You can obligingly pop body parts off monsters to use as cudgels. Your own torn limbs grow back over time, too.

These monsters are everywhere: hanging from the ceilings or oozing out of the wall like scarlet Polyfilla. They even fit over Rick's face in the shape of the possessed mask he's apparently made some kind of Faustian pact with.

Narrative, though - and this is just a guess - probably isn't that important with this one. Splatterhouse is firmly aimed at the guilty pleasure market, and you can see that in its grimly comic visuals, its brutal, nerve-splintering finishers, and its joyfully calcified rhythm.

This is the kind of game in which you lumber from one ghastly room to the next, killing everything that gets in your way, before being given the opportunity to move on and repeat the whole process. There are some extremely simple puzzles to solve along the way - that's if impaling four demons on four spikes to open a door even counts as a puzzle - and regular interruptions from boss monsters, but not much else.

Rick's girlfriend is called Jennifer, fact fans.

It's big stupid fun, in other words, and there's hardly anything wrong with that - not least because Splatterhouse looks like it actually might deliver on its very simple remit.
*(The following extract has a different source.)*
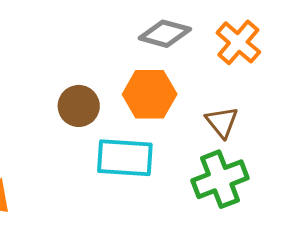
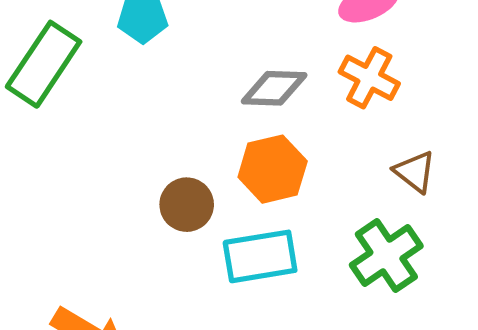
brown triangle: (222, 122) -> (415, 172), moved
Character models are huge and filled with nasty, slippery detailing, the environments are pleasantly unpleasant, and the camera knows when to move in nice and close so you can see every bursting vein.
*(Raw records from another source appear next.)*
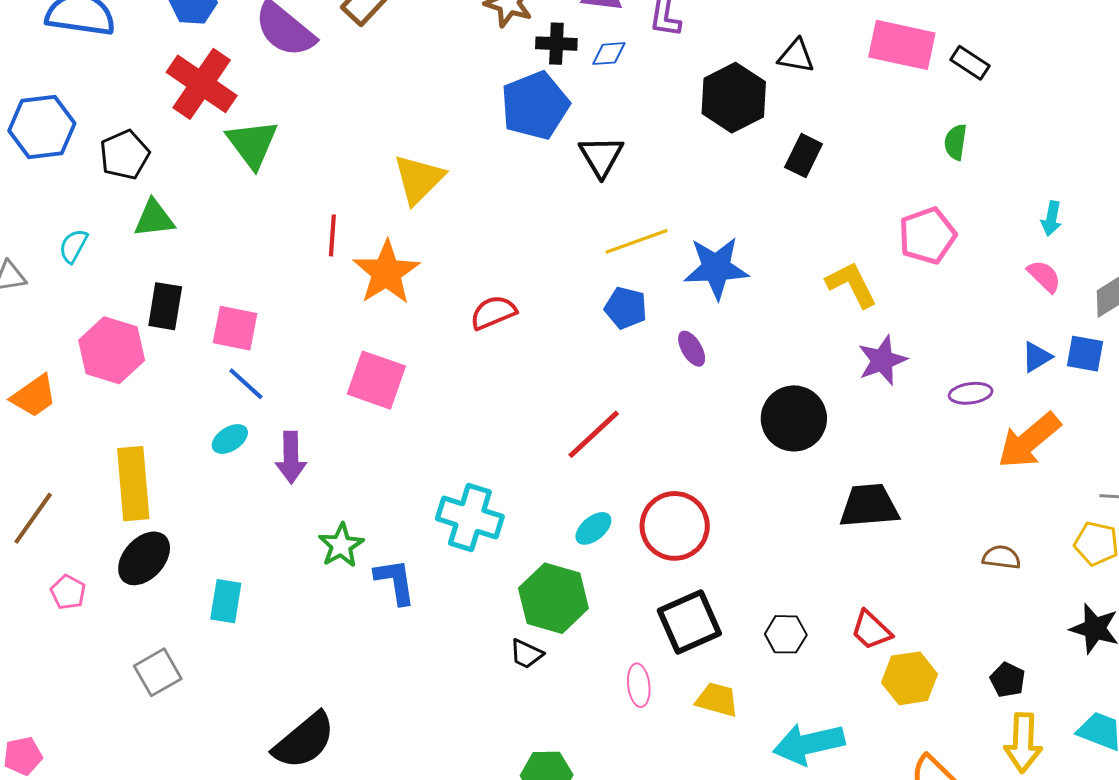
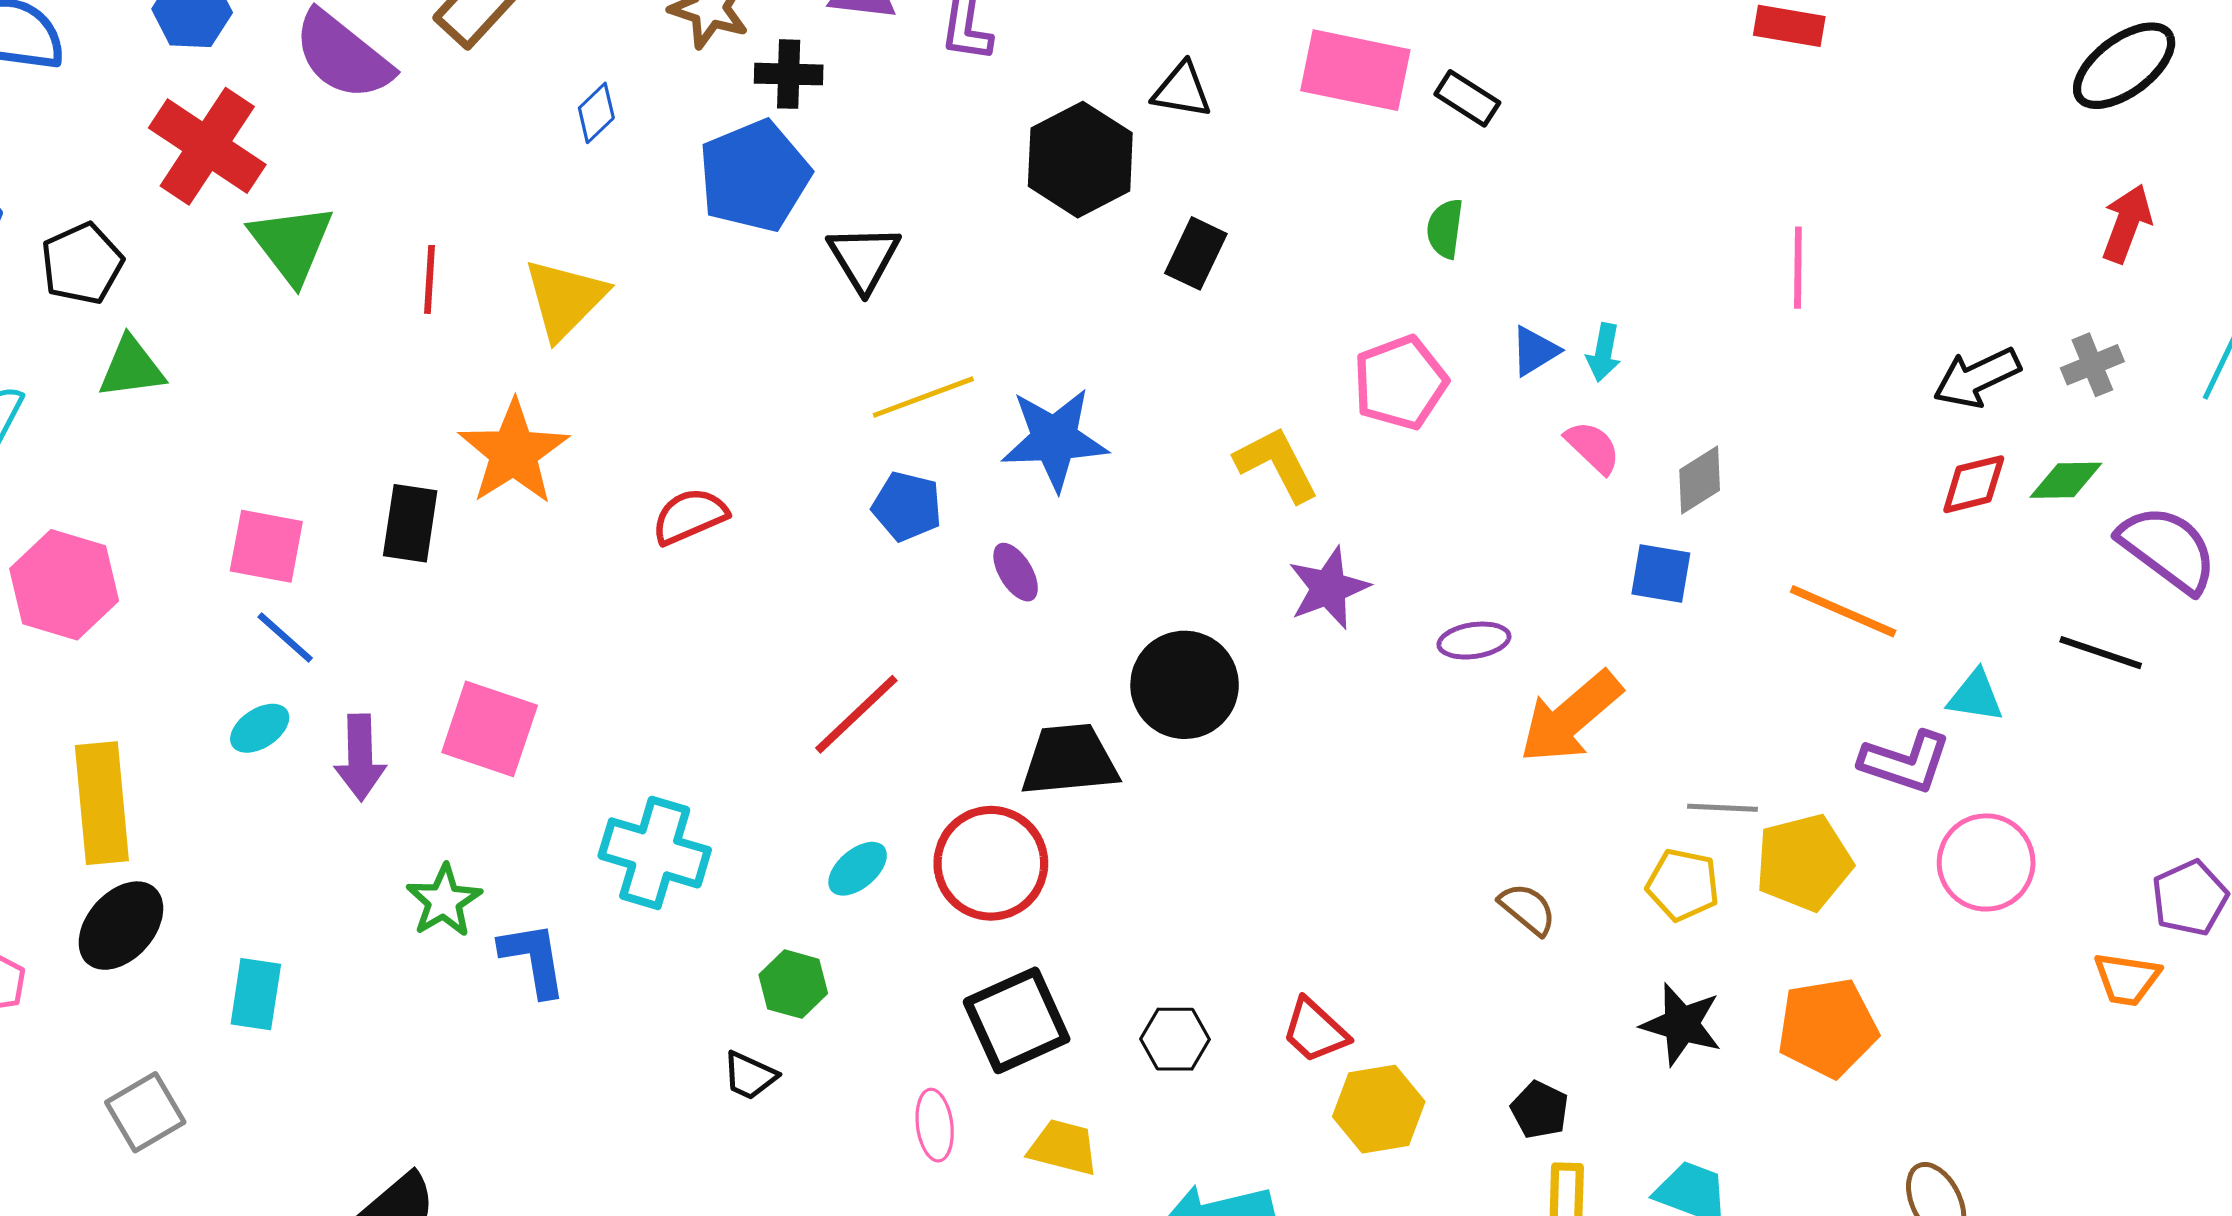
blue diamond: (609, 54) -> (596, 113), moved, turned -39
red line: (332, 235) -> (429, 279), moved
black rectangle: (165, 306) -> (410, 523), moved
blue triangle: (1037, 357) -> (1535, 351), moved
pink square: (376, 380) -> (490, 729), moved
black trapezoid: (869, 506) -> (1069, 760), moved
brown semicircle: (1001, 557) -> (1527, 909), turned 33
green hexagon: (553, 598) -> (793, 984), size x0.6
Combos offer the normal blend of light and heavy attacks alongside grabs and throws, but you can also pull off special Splatter Kills when you're on a hot streak. They're not finished yet, so they currently look like a weird mishmash of placeholder animation and a Grateful Dead T-shirt my uncle Mike once owned, but I'd expect plenty of dismemberment and other comic mishap in the finished pieces.